Zusammen mit Regina Linek und Britta Holthaus-Kleiner von der Lüdenscheider Arbeitsagentur für Arbeit sowie Bürgermeister Olaf Stelse bespricht er die Mangellage am Mittwoch, 15. März, anlässlich der „Woche der Ausbildung“. Die Aktionswoche weist auf alle betrieblichen Ausbildungsmöglichkeiten hin – doch im Handwerk sei der Fachkräftemangel besonders stark, so die Arbeitsagentur.
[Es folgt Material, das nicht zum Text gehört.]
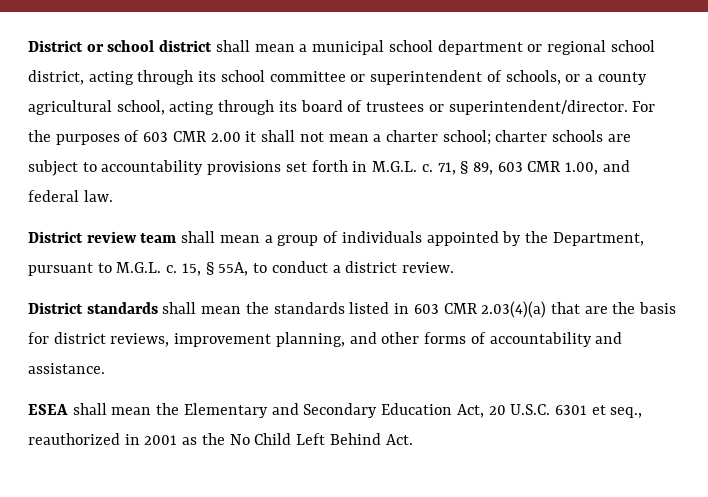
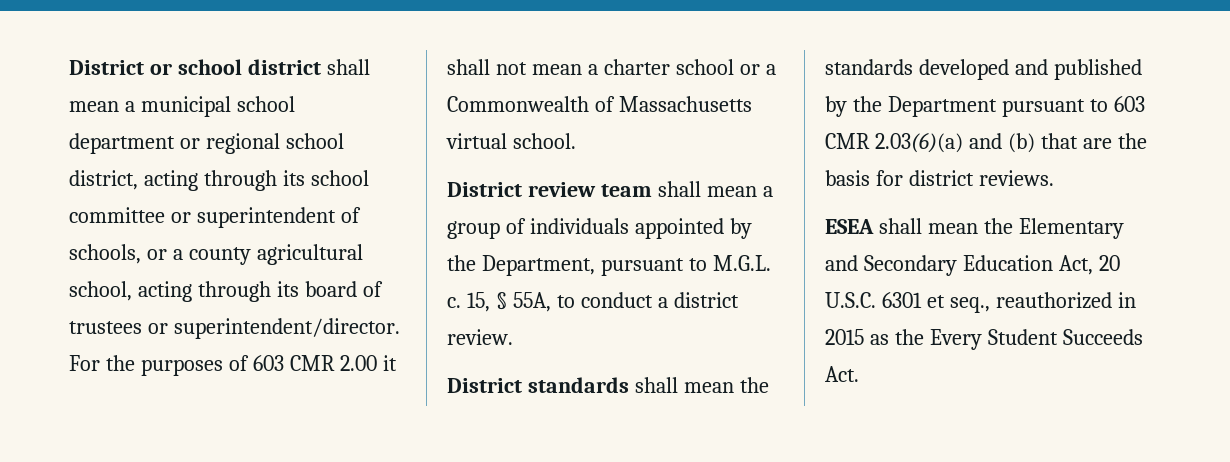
[442,130,631,145] [28,160,630,176] [28,190,113,202] school; charter schools are subject to accountability provisions set forth in M.G.L. c. 71, § 89, 603 CMR 1.00, and federal law. -> [675,59,776,75] [447,96,752,112] [446,133,576,149] school or a Commonwealth of Massachusetts virtual school.
[349,301,547,318] listed in 603 CMR 2.03(4)(a) -> [918,59,1142,80] [825,96,1145,117] [825,132,1035,153] developed and published by the Department pursuant to 603 CMR 2.03(6)(a) and (b)
[110,332,623,347] [28,363,105,374] reviews, improvement planning, and other forms of accountability and assistance. -> [978,170,1054,186] reviews.
[144,435,178,445] 2001 -> [825,329,864,345] 2015
[229,433,381,445] No Child Left Behind -> [929,329,1143,350] Every Student Succeeds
Schere zwischen Betrieben und Nachwuchs
„Eine Schere tut sich auf“, beschreibt Linek das Grundproblem. Der Märkische Kreis verzeichnet 2620 offene Lehrstellen bei 1563 gemeldeten Bewerbern bei der Arbeitsagentur. Die Zahlen für den Monat März liegen noch nicht vor. Jedes Jahr werde es schwieriger Auszubildende zu finden. Ein jahrelanges Problem. „In diesem Jahr geht unser einziger Lehrling in die Gesellenprüfung“, bedauert Achim Gohmann. Auch Bürgermeister Olaf Stelse beklagt den Rückgang der Auszubildenden im Verwaltungsbereich.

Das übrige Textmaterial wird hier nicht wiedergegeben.